After our expensive dinner we found a smoky pub to have a last pint before a long walk back up the hill round the back of the castle to our apartment and bed.

There had been vague intentions around the idea of getting up early on Sunday to see Charles Bridge without the crowds but the long walk did for us and by the time we got there a great mixture of people was gathered to walk across it one way or other. But we were there before some of the hawkers and street painters although we could see them gathering behind us pushing their strange wrapped up trollies ready to unload for their days work.

It would have been easy to become irritated by the crush of people, hands in the air waving cameras and phones trying to capture the moment but in fact there was something moving about it. There wasn’t much noise over the murmur of voices and over above us the statues stood in supplication to the sky. At one point one of the hawkers took out a guitar and started to play the theme to The Deerhunter. The music seemed to bring the people on the bridge into sharp relief and all of a sudden I was there amongst them marvelling at what we had done.

After the Bridge we walked up into the Old Town and got there in time to see The Astronomical Clock strike 11.00am. There were thousands of people standing there to watch the half minute of the bells coming out and the skeleton statue shaking its bones  and a man blowing a bugle from the top of the tower. Although the crowd thinned out once it was done I found myself having to take pictures of the buildings from the first floor up to avoid the crush of heads at ground level.

We walked up through the Jewish Quarter and had to content ourselves with a quick glimpse of the cemetery through some iron railings.

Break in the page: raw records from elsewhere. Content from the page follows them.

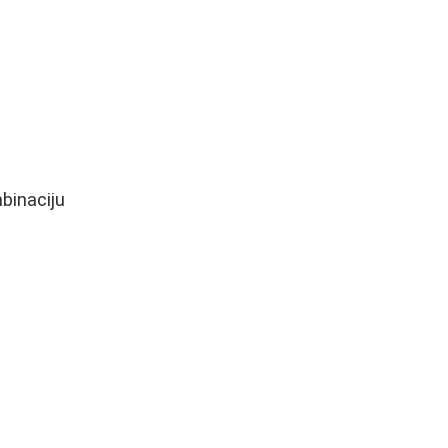
binaciju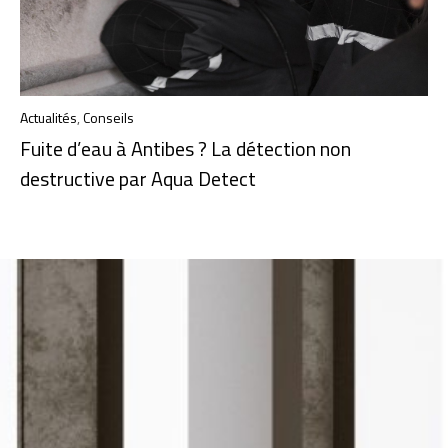
Actualités
,
Conseils
Fuite d’eau à Antibes ? La détection non
destructive par Aqua Detect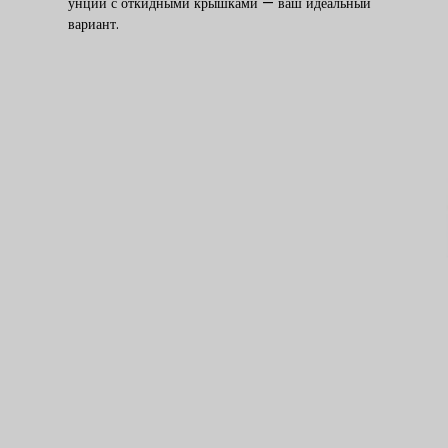
унции с откидными крышками — ваш идеальный
вариант.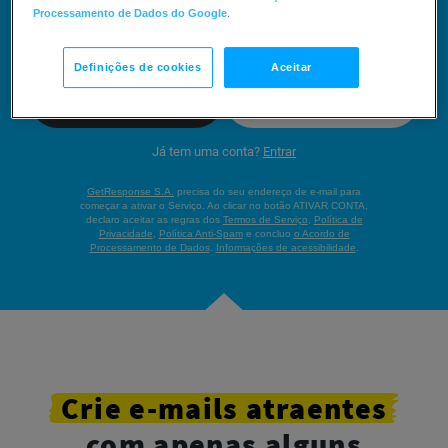
Processamento de Dados do Google
.
CRIAR CONTA
Definições de cookies
Aceitar
Microsoft
Google
Já tem uma conta?
Entrar
GetResponse S.A.
precisa do seu endereço de e-mail para
começar a ativar o Serviço. Ao clicar no botão ATIVAR CONTA,
declaro aceitar as regras dos
Termos de Serviço
,
Política de
Privacidade
,
Política Anti-Spam
e concluo
o Acordo de
Processamento de Dados
.
Informações de acessibilidade
.
Crie
e-mails
atraentes
com apenas alguns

In a courtyard we found a man playing the violin.

After that it was time for lunch. I set my heart on a place that was described as a beer hall that had been there since the 13th century. Rather to my surprise we found it.

We walked in and sat ourselves down in a room full of wooden tables and benches. A man came over and asked us what we wanted and when I asked for some dark beer he directed us upstairs to where he said there was a brewery.

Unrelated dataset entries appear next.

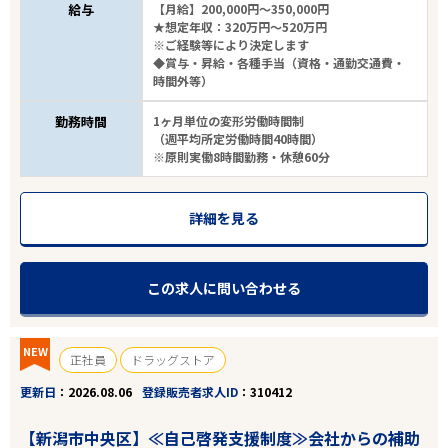
給与
【月給】200,000円～350,000円
★想定年収：320万円～520万円
※ご経験等により決定します
◆賞与・昇給・各種手当（資格・通勤交通費・
時間外等）
勤務時間
1ヶ月単位の変形労働時間制
（週平均所定労働時間40時間）
※原則実働8時間勤務・休憩60分
詳細を見る
この求人に問い合わせる
NEW
正社員
ドラッグストア
更新日
2026.08.06
登録販売者求人ID
310412
【新潟市中央区】≪自己啓発支援制度≫会社からの補助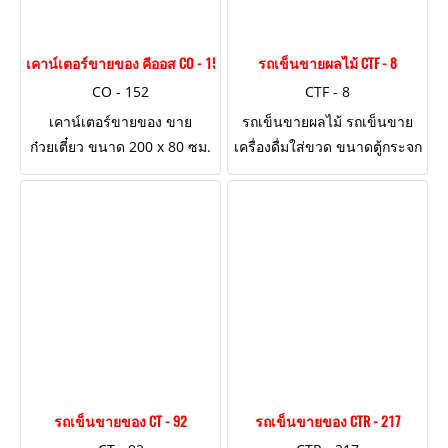
เคาน์เตอร์ขายของ คีออส CO - 152
รถเข็นขายผลไม้ CTF - 8
CO - 152
CTF - 8
เคาน์เตอร์ขายของ ขาย
รถเข็นขายผลไม้ รถเข็นขาย
ก๋วยเตี๋ยว ขนาด 200 x 80 ซม.
เครื่องดื่มใส่ขวด ขนาดตู้กระจก
ตกแต่งงานไม้สีดำ เจาะช่องใส่
110 ซม.
หม้อก๋วยเตี๋ยว 18 นิ้ว
รถเข็นขายของ CT - 92
รถเข็นขายของ CTR - 217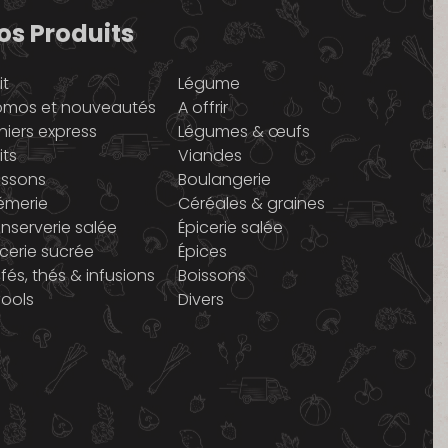
os Produits
it
Légume
omos et nouveautés
A offrir
niers express
Légumes & œufs
its
Viandes
issons
Boulangerie
émerie
Céréales & graines
nserverie salée
Épicerie salée
icerie sucrée
Épices
fés, thés & infusions
Boissons
cools
Divers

The route took us through a number of low slung rooms filled with more benches and tables until some stairs took us upstairs.

There we found ourselves in a narrow room with a half dozen or so tables down one side and the brewery down the other. In the brewery we could see great copper casks and wooden barrels overflowing with brown wort.

I ate prunes soaked in slivovitz and wrapped in bacon followed by a pice of pork in sauce with chips. I still regret not having the knuckle of pork that looked big enough to feed five.

We talked about the breweries in Birkenhead and how much better they could do if they had a long room next to the brewing selling slabs of good food and maybe some bread. I think that somewhere in there we were talking about a possible career change!

On the way back we walked under a man hanging on for dear life.